Report how many lines in the data include the string "Diving", and add nothing else.
*** Opening of PROVIDED INFORMATION ***
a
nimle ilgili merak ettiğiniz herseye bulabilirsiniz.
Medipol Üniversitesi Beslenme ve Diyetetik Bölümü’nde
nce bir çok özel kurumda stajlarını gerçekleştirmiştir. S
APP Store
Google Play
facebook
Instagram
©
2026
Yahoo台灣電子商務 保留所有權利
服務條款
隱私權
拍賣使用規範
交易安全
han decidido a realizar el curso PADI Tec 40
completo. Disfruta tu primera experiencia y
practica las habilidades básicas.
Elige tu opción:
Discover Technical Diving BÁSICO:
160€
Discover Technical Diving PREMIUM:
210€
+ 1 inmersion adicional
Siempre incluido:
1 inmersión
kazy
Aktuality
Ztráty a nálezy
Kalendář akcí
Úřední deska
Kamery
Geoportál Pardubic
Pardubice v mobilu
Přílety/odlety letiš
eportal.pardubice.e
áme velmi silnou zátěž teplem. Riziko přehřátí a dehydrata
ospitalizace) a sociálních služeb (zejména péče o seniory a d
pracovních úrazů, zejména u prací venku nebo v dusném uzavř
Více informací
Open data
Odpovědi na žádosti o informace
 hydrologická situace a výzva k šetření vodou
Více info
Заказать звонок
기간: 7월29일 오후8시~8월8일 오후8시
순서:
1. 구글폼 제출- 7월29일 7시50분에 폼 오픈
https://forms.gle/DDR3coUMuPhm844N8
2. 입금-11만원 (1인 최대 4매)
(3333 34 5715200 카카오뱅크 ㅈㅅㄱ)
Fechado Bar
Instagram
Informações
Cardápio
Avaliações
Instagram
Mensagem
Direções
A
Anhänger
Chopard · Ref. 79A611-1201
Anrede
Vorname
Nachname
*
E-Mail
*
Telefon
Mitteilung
*** Close of PROVIDED INFORMATION ***
WRITTEN REPLY ▸ 2